Diglossia in the United States
Remember Ebonics? What most people know about it is that it is this colorful slang used by a certain class of people. Ebonics, or what used to be called Black English or African-American Vernacular English, is a variety that is spoken by people alongside standard English.
So a person who can only conduct themselves in only the slang, the grammatical structure, and the different basic words that you sometimes find, and the very different sound system of that dialect, are rare. That’s a child.
If you go to a supermarket and there’s a Black mother with a little kid, often the child only speaks Black English. But that’s because he or she has not been to school yet.
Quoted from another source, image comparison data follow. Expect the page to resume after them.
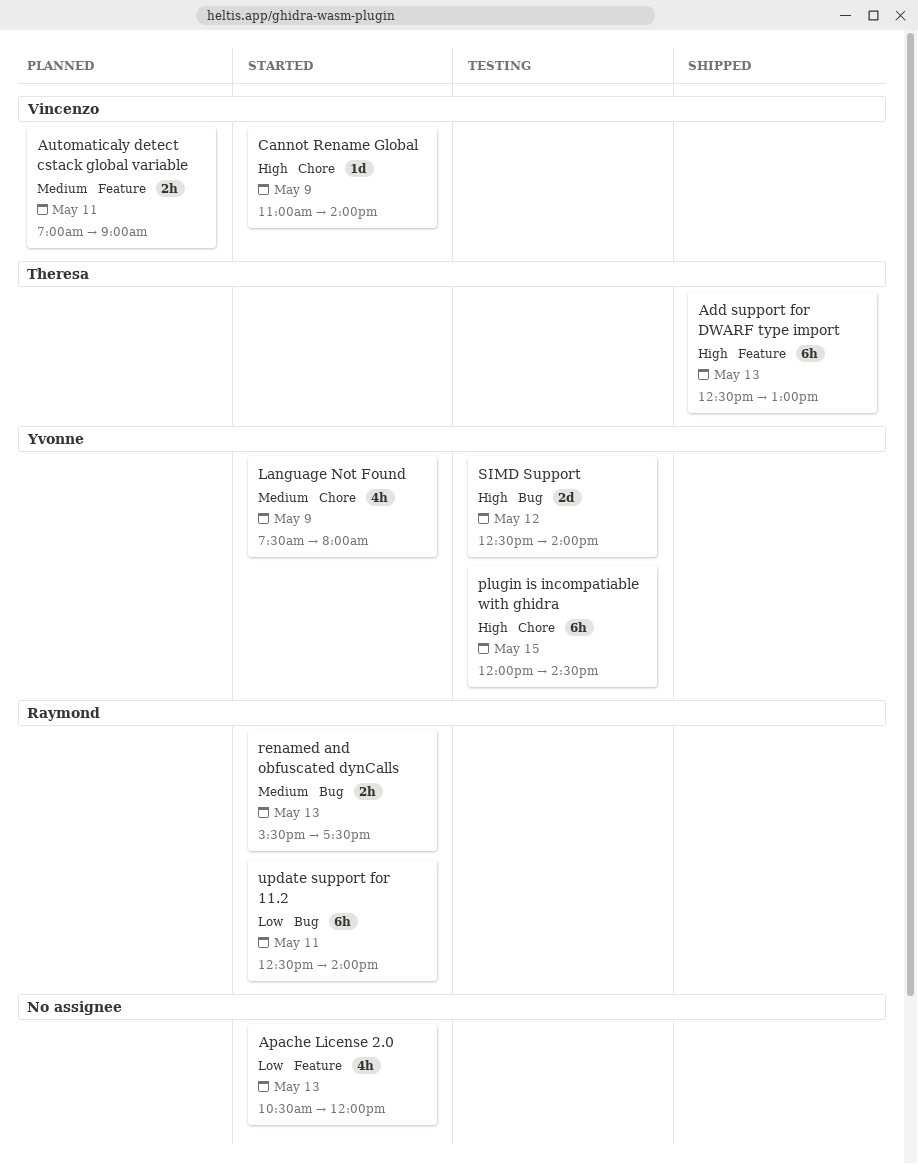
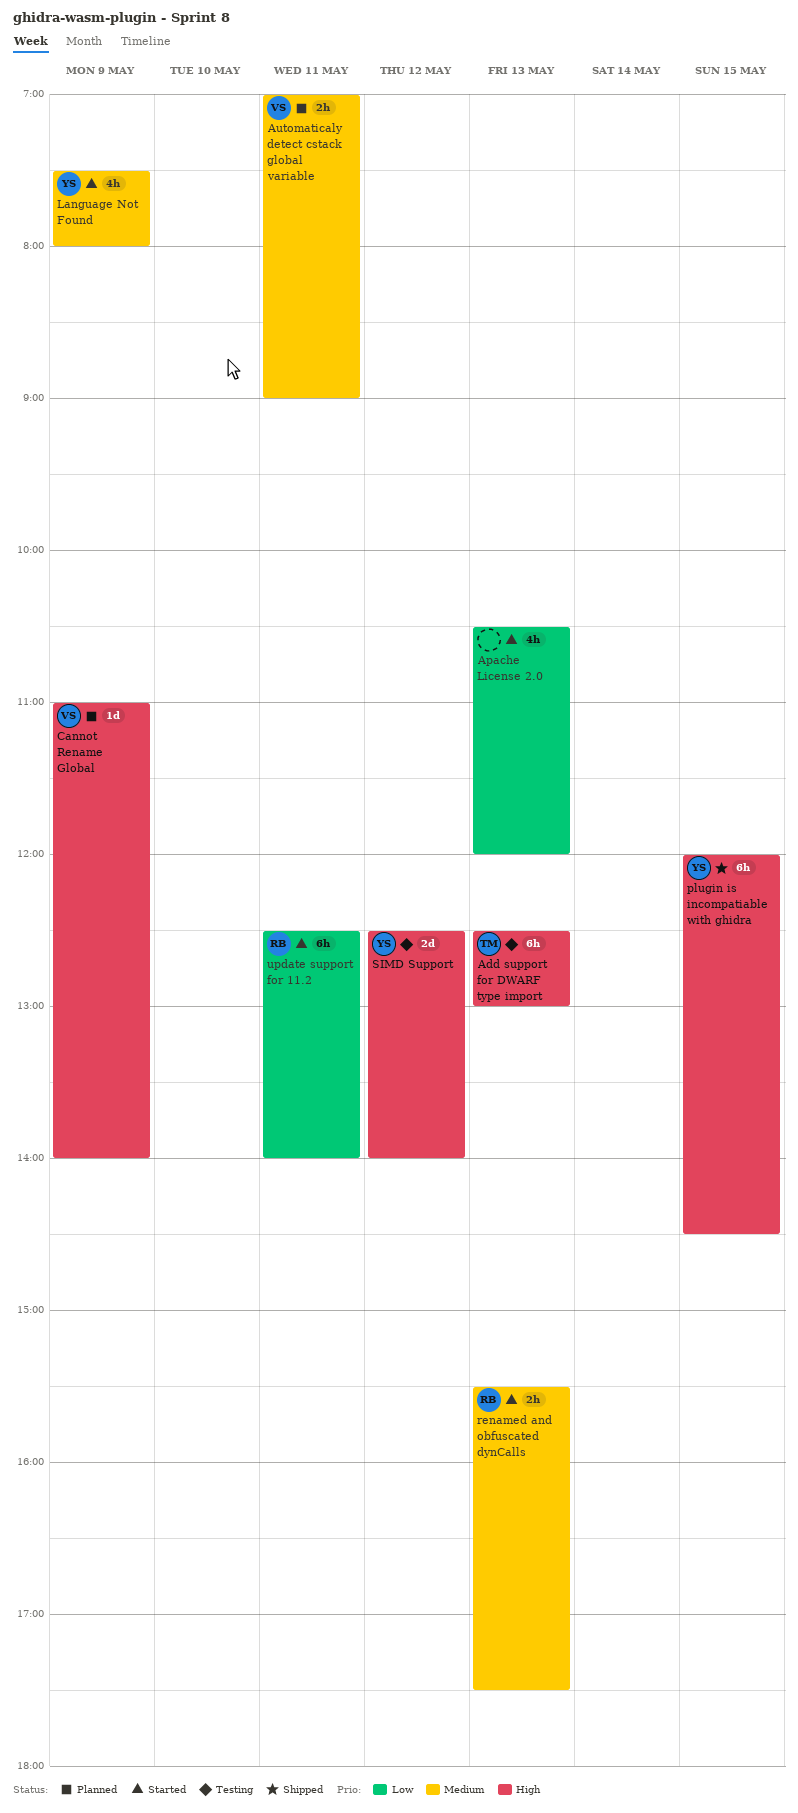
Add support for DWARF type import, status: Shipped -> Testing
Cannot Rename Global, status: Started -> Planned
plugin is incompatiable with ghidra, status: Testing -> Shipped

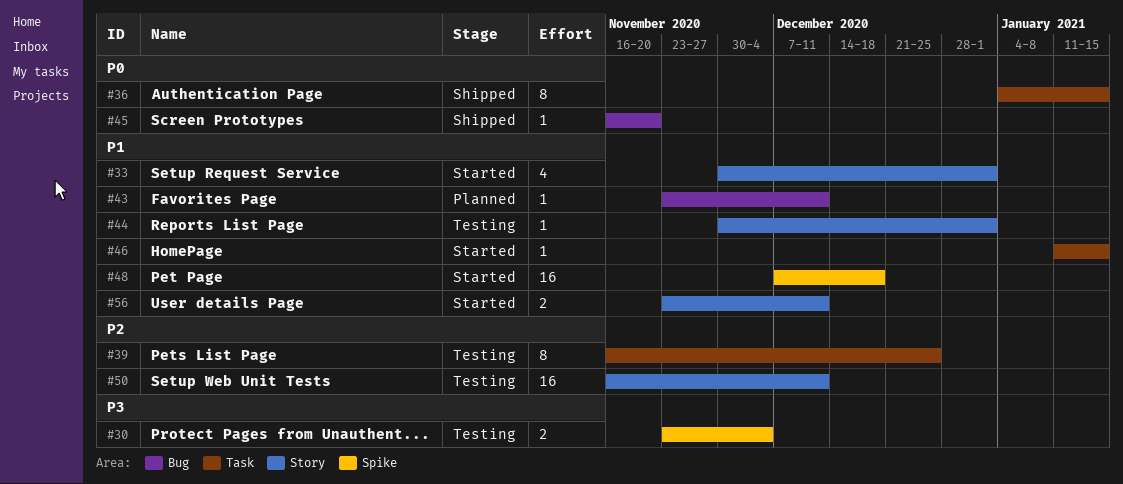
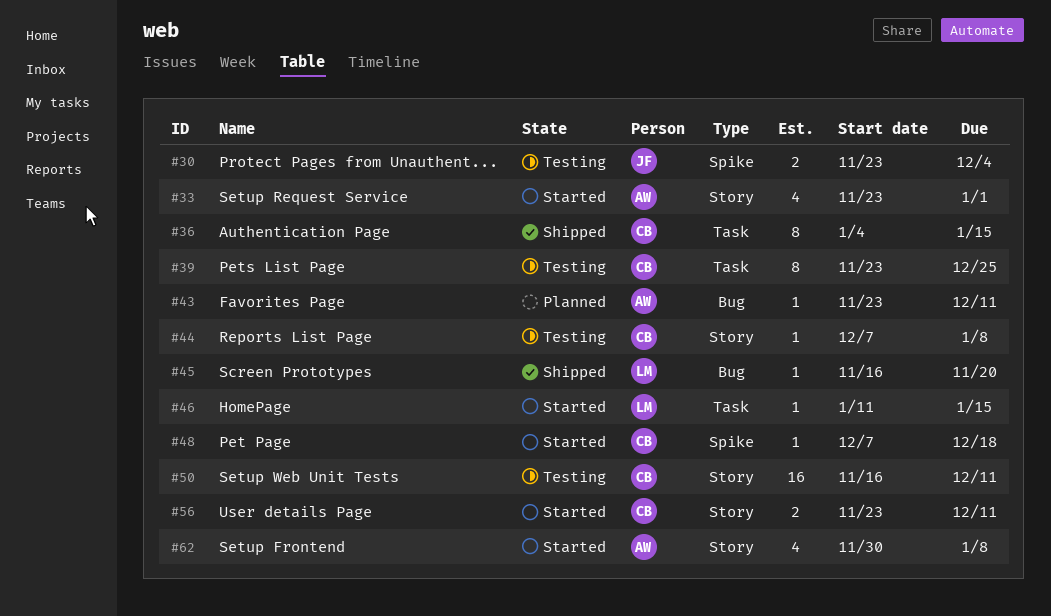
#33, start: Nov 30 -> Nov 23
#39, start: Nov 16 -> Nov 23
#44, start: Nov 30 -> Dec 7
#44, due: Jan 1 -> Jan 8
#48, estimate: 16 -> 1
#62: none -> present

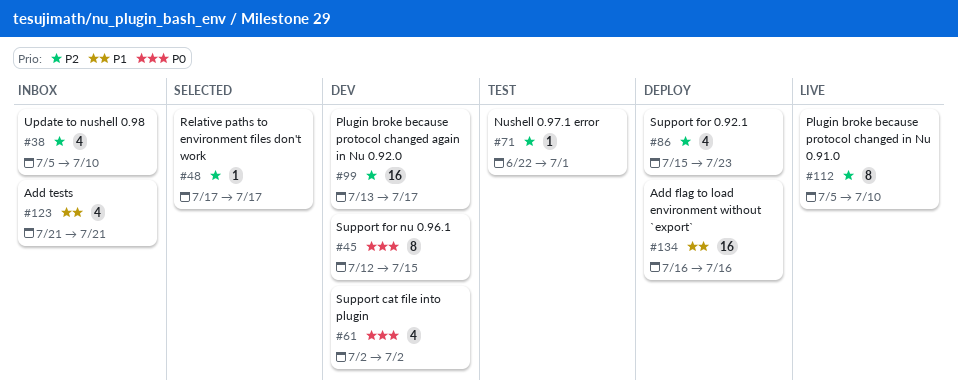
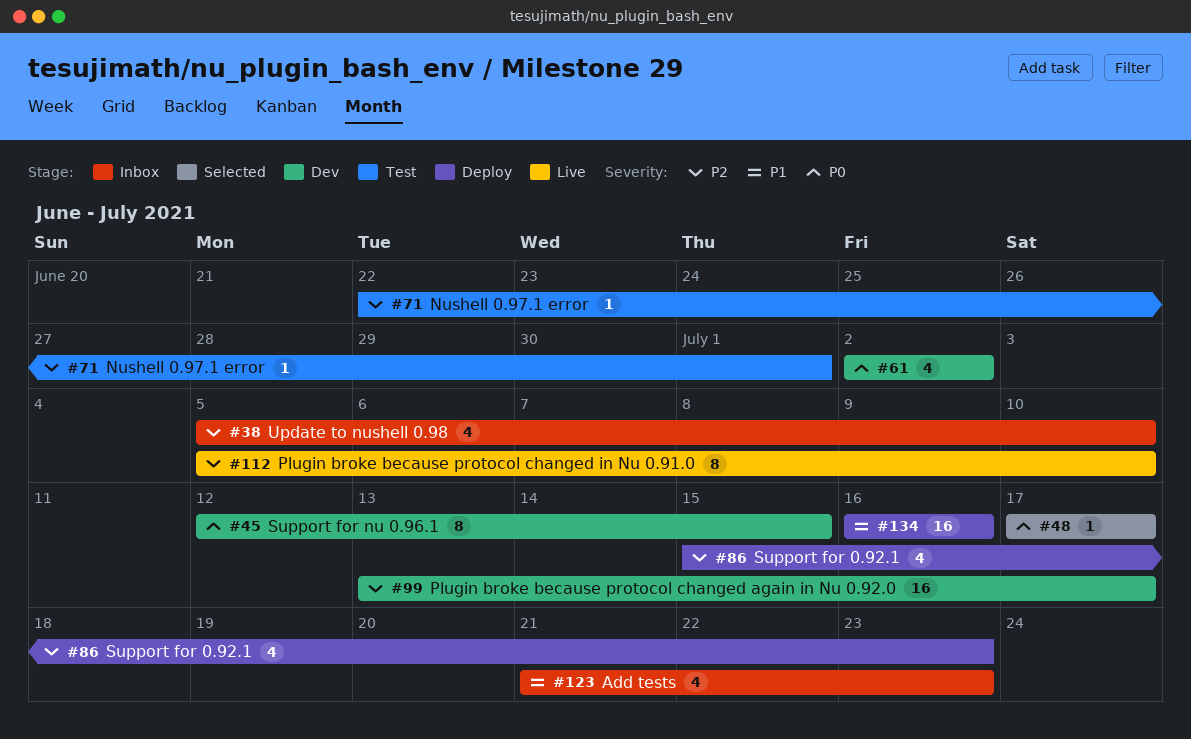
#48, priority: P2 -> P0
#123, due: Jul 21 -> Jul 23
But in general, if you are an African-American, and if you control Black English then you also control standard English. For example, Black English is not usually written. It may appear in some pieces of fiction. But even then, to have even the narrative parts written in Black English is rare. It is thought of as a spoken variety. You might depict people speaking it, but you certainly do not, for example, write a news report in Black English except for comedic purposes.
Then, in terms of acquisition, you don’t learn Black English at school. You don’t need to because you learned it at home. For a person who grows up with Black English, it’s standard English that they get to practice their chops on in school. That’s what’s being presented there. Standardization is standard English.
There is no official rule book for Black English. One could be written, but nobody has particularly bothered because generally it is thought only among a certain small class of linguists and societal activists that Black English is real at all. A great many people, as many of them Black as White, tend to labor under the misimpression that it’s all just bad grammar.
So what Ebonics was about was diglossia in the United States. Because diglossia is not generally known as a term among people other than linguists and anthropologists, it renders all that more confusing than it could be. But now you know more than you did.
Common Questions about Diglossia in Separate Languages
India has Hindi, English, and 14 other languages as official languages, which is the most in the world.
In Leo Tolstoy’s Anna Karenina, very often for effect or for privacy, the characters, who are Russians, break into polished French. This is something that was actually common in Czarist Russia, where the elites were given good, strong training in French, and to not know any French was to be something of a barbarian among that class.
If you only know French in Montreal, you probably sense yourself at more of a disadvantage here and there than if you only know English. And in general, you’re not going to get shushed or frowned on for using English.